Corps sensible et pensant
La thématique du corps féminin est aussi un sujet exploré par de nombreuses femmes artistes (Parisa Rajabian, Farzaneh Rezaeimahabadi, Naghmeh Sharif, Sepideh Nour Mohammad Manesh, Samin Abarqoi, Homa Arkani et bien d’autres). La nudité et la sexualité liées au corps, et principalement au corps féminin, constituent à elles seules des tabous par excellence et le lieu où s’exercent simultanément la norme et la transgression. C’est bien la raison pour laquelle ces femmes artistes cherchent à se les réapproprier et à mettre en avant leur conception singulière de la féminité, de la sensualité, du corps étouffé et écrasé (par la domination masculine) ou en révolte (contre une morale imposée).

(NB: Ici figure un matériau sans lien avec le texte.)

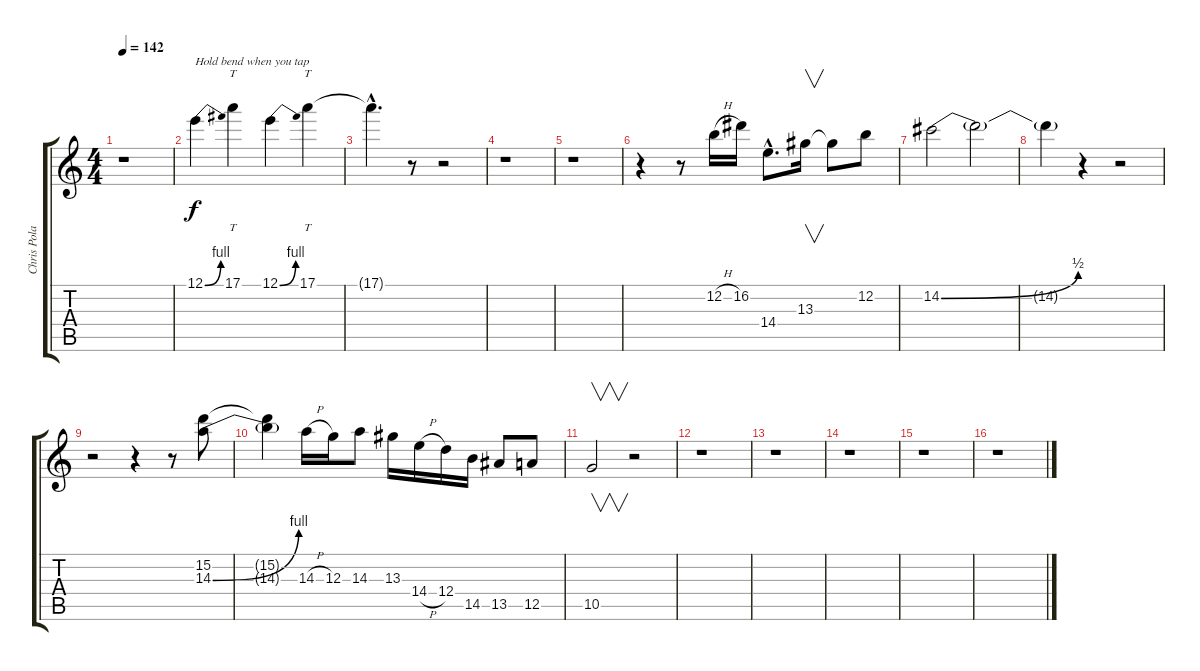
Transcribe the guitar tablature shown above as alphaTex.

\track ("Chris Poland (Guitar)" "Chris Pola") {instrument distortionguitar}
\staff {score tabs}
\tuning (E4 B3 G3 D3 A2 E2) {hide}
\ts (4 4)
\tempo 142
\clef g2
\ks c
r.1{dy f} |
12.1{be (bend 0 0 60 4)}.4{txt "Hold bend when you tap"} 17.1.4{tt} 12.1{be (bend 0 0 60 4)}.4 17.1.4{tt} |
17.1{hac t}.4{d} r.8 r.2 |
r.1 |
r.1 |
r.4 r.8 12.2{h}.16 16.2.16 14.4{hac}.8{d} 13.3.16{v} 13.3{t}.8 12.2.8 |
14.2{be (bend 0 0 60 2)}.2 14.2{t}.2 |
14.2{t}.4 r.4 r.2 |
r.2 r.4 r.8 (15.2 14.3{be (bend 0 0 60 4)}).8 |
(15.2{t} 14.3{t}).4 14.3{h}.16 12.3.16 14.3.8 13.3.16 14.4{h}.16 12.4.16 14.5.16 13.5.8 12.5.8 |
10.5.2{v} r.2 |
r.1 |
r.1 |
r.1 |
r.1 |
r.1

Toutefois, une partie de la jeune génération des artistes iraniennes contemporaines souhaite sortir de la boîte stéréotypée du misérabilisme exotique de la « femme victime », tant recherché d’ailleurs par la logique mercantile du marché de l’art: « En tant qu’artiste femme iranienne, le marché de l’art occidental attend de moi que je me prononce artistiquement sur les thématiques du voile et du tchador. Comme si on devait contribuer à la vitrine de leurs clichés… » (4), se désole l’artiste Narcisse E. Esfa- hani. Ces femmes artistes tentent, dans la mesure du possible, de dépasser les clichés simplistes tant orientaux qu’occidentaux – en tentant elles-mêmes d’établir un droit à la singularité et de proposer un nouveau dialogue à la fois avec l’identité d’origine et l’altérité.
(1) Par « espace virtuel », nous entendons: sites web, blogues, boîtes courriel, réseaux sociaux (principalement Facebook et Twitter), transmissions de vidéos en ligne, SMS envoyés par GSM, applications mobiles disponibles sur les téléphones intelligents, etc.
(2) Virginia Woolf, Une Chambre à soi, Londres, Hogarth Press, 1929.
(3) Son premier long-métrage Women Without Men (en 2009). Dans Turbulent, Rapture, Fervor, et Passage, Shirin Neshat explore la ségrégation spatiale entre les hommes et les femmes en terre d’islam et la multiplicité de l’image de la femme musulmane.
(4) Propos recueillis par Hanieh Ziaei lors d’une entrevue avec Narcisse E. Esfahani à Montréal le 14 octobre 2015 parue dans Hanieh Ziaei, « Narcisse E. Esfahani. Néo-nomade », Vie des Arts, n°244, Volume LXI, automne 2016, p. 37.